BRIEF: Copy the listing from its first line through the line containing "It shows 5:50", including both ends, and reproduce those lines word for word.

Data entries
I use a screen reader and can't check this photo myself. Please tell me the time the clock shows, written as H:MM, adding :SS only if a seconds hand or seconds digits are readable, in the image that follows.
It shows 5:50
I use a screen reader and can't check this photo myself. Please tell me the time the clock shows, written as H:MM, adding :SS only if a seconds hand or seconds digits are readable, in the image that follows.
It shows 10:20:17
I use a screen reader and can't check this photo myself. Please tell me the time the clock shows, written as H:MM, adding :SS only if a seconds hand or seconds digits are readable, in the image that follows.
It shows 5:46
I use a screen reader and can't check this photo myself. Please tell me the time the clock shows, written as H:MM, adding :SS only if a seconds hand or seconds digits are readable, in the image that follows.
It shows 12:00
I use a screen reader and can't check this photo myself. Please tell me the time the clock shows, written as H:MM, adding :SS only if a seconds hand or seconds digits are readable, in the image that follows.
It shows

REPLY TO THE TASK:
I use a screen reader and can't check this photo myself. Please tell me the time the clock shows, written as H:MM, adding :SS only if a seconds hand or seconds digits are readable, in the image that follows.
It shows 5:50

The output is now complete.